Though 2010 redistricting for the state of Michigan is over, questions about the process and the changes are still numerous–a fact that prompted the League of Women Voters of Dearborn/Dearborn Heights to host a forum on the subject on Monday.
Held at , Michigan Senate Democratic Caucus Information Services Director Mike Vatter gave some history on redistricting, while state Sen. Morris Hood (D-Dearborn) discussed changes to his own district, and concerns on the process as a legislator.
"We wanted to host a study session so we could learn about redistricting," explained LWVDDH President Mary Bugeia explained. "So the next time it comes up, we will have a declared position on it."
Bugeia said they decided to open the meeting up to the community, realizing that citizens may have many of the same questions.
And with good reason, said Vatter, who has been part of Michigan's redistricting process since 1990, and admitted it's a confusing one–but important for citizens to understand.
"Redistricting can leave huge sections of a community with a new representative; it can win elections," he said. "Ultimately, the way the lines are drawn say who controls the legislature and what laws are passed."
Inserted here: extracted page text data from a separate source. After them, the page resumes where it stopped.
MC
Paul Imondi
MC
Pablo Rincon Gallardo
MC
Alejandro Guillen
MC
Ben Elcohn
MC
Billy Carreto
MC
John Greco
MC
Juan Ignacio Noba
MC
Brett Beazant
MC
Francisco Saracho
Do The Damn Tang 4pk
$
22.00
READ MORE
Michigan lost population according to the 2010 Census, which affected redistricting in that the state lost one seat in the U.S. House of Representatives.
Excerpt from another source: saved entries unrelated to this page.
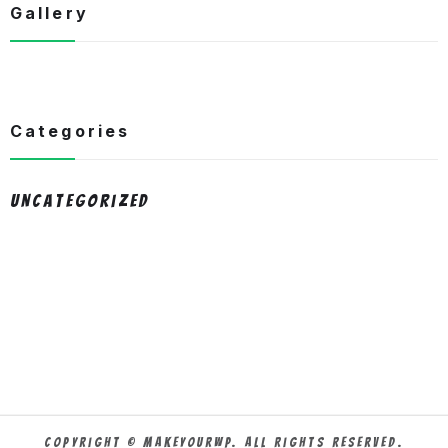
Gallery
Categories
Uncategorized
Copyright © MakeYourWP. All Rights Reserved.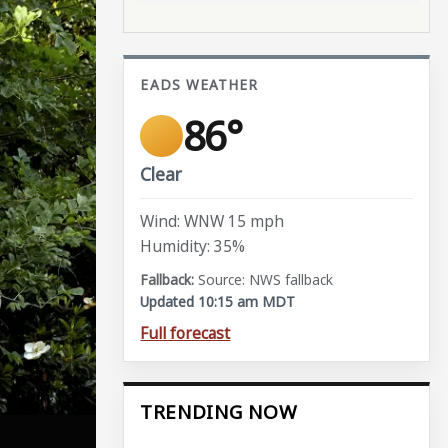
EADS WEATHER
86°
Clear
Wind: WNW 15 mph
Humidity: 35%
Source: NWS fallback
Updated 10:15 am MDT
Full forecast
TRENDING NOW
As such, redistricting will drastically change the congressional districts Dearborn falls into. Currently, it is split between the 14th and 15th districts, served by Rep. John Conyers and Rep. John Dingell, respectively.
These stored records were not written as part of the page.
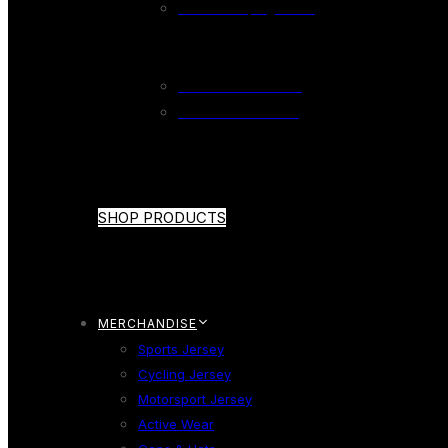
Wicket Keeping Glove
CRICKET SHOE
Cricket Shoe Adults
Cricket Shoe Youth
SHOP PRODUCTS
MERCHANDISE
Sports Jersey
Cycling Jersey
Motorsport Jersey
Active Wear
For the 2014 elections, Dearborn will fall entirely in the newly drawn 12th district.
In Dearborn, redistricting changes will mean that the 11th District–currently served by Rep. David Nathan (D-Detroit)–no longer includes a section of east Dearborn. That section is now in Michigan's 15th district, which is served by Rep. George Darany (D-Dearborn).
Sen. Hood explained that though his borders in District 5 did change during redistricting, he will still be serving Dearborn. However, his district no longer includes River Rouge, but will include Melvindale.
"There were some individuals who wanted to get Dearborn, and I said no way," Sen. Hood said at Monday's LWV meeting.
He added that for the state senate, it was a "very smooth process."
And that's not usually the case, Vatter explained.
"Registricting is a very personal thing for legislators," he said. "A lot gave up districts they represented for a long time."
Attendees of the event expressed more concern over the convoluted, partisan process than the actual district lines. Several suggested that going back to a bipartisan commission would be the best option for future redistricting.